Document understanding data

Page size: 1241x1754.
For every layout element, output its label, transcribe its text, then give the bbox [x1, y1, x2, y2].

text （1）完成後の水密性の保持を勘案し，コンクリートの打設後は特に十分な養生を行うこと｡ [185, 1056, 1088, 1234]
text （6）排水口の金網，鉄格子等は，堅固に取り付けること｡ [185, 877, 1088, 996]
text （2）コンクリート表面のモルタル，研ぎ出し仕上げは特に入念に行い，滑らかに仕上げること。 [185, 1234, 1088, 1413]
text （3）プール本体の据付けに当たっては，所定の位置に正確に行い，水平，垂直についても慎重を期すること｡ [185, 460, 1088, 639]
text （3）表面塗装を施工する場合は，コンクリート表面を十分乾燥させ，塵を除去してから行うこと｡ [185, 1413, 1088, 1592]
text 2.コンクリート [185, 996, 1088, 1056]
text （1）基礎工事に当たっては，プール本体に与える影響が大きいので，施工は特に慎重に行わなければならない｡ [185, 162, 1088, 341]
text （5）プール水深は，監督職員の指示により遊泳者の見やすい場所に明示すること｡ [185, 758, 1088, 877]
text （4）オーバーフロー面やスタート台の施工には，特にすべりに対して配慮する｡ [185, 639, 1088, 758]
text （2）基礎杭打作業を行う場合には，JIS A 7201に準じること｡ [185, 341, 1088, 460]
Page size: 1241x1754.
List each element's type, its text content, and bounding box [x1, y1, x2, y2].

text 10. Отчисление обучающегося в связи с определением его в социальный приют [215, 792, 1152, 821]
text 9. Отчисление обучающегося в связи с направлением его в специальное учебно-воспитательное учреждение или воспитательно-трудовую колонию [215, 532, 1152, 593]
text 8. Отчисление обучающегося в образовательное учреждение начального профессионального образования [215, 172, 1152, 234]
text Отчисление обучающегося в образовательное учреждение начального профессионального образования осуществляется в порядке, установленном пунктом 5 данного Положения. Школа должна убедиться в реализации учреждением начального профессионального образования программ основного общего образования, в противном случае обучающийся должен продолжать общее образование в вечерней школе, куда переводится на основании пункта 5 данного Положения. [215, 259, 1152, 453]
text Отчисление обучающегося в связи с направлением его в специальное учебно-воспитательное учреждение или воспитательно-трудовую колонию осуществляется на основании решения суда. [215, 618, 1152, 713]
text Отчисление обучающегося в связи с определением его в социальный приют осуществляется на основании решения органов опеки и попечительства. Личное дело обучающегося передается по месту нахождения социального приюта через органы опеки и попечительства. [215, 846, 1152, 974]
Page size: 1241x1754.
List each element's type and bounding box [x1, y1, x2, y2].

| Task directions |
Retype each line above, keeping every character.

| Output below |
Page size: 1241x1754.
For every layout element, output its label, transcribe its text, then give the bbox [x1, y1, x2, y2].

text （1）完成後の水密性の保持を勘案し，コンクリートの打設後は特に十分な養生を行うこと｡ [185, 1056, 1088, 1234]
text （6）排水口の金網，鉄格子等は，堅固に取り付けること｡ [185, 877, 1088, 996]
text （2）コンクリート表面のモルタル，研ぎ出し仕上げは特に入念に行い，滑らかに仕上げること。 [185, 1234, 1088, 1413]
text （3）プール本体の据付けに当たっては，所定の位置に正確に行い，水平，垂直についても慎重を期すること｡ [185, 460, 1088, 639]
text （3）表面塗装を施工する場合は，コンクリート表面を十分乾燥させ，塵を除去してから行うこと｡ [185, 1413, 1088, 1592]
text 2.コンクリート [185, 996, 1088, 1056]
text （1）基礎工事に当たっては，プール本体に与える影響が大きいので，施工は特に慎重に行わなければならない｡ [185, 162, 1088, 341]
text （5）プール水深は，監督職員の指示により遊泳者の見やすい場所に明示すること｡ [185, 758, 1088, 877]
text （4）オーバーフロー面やスタート台の施工には，特にすべりに対して配慮する｡ [185, 639, 1088, 758]
text （2）基礎杭打作業を行う場合には，JIS A 7201に準じること｡ [185, 341, 1088, 460]
Page size: 1241x1754.
List each element's type, its text content, and bounding box [x1, y1, x2, y2].

text 10. Отчисление обучающегося в связи с определением его в социальный приют [215, 792, 1152, 821]
text 9. Отчисление обучающегося в связи с направлением его в специальное учебно-воспитательное учреждение или воспитательно-трудовую колонию [215, 532, 1152, 593]
text 8. Отчисление обучающегося в образовательное учреждение начального профессионального образования [215, 172, 1152, 234]
text Отчисление обучающегося в образовательное учреждение начального профессионального образования осуществляется в порядке, установленном пунктом 5 данного Положения. Школа должна убедиться в реализации учреждением начального профессионального образования программ основного общего образования, в противном случае обучающийся должен продолжать общее образование в вечерней школе, куда переводится на основании пункта 5 данного Положения. [215, 259, 1152, 453]
text Отчисление обучающегося в связи с направлением его в специальное учебно-воспитательное учреждение или воспитательно-трудовую колонию осуществляется на основании решения суда. [215, 618, 1152, 713]
text Отчисление обучающегося в связи с определением его в социальный приют осуществляется на основании решения органов опеки и попечительства. Личное дело обучающегося передается по месту нахождения социального приюта через органы опеки и попечительства. [215, 846, 1152, 974]
Page size: 1241x1754.
List each element's type and bounding box [x1, y1, x2, y2].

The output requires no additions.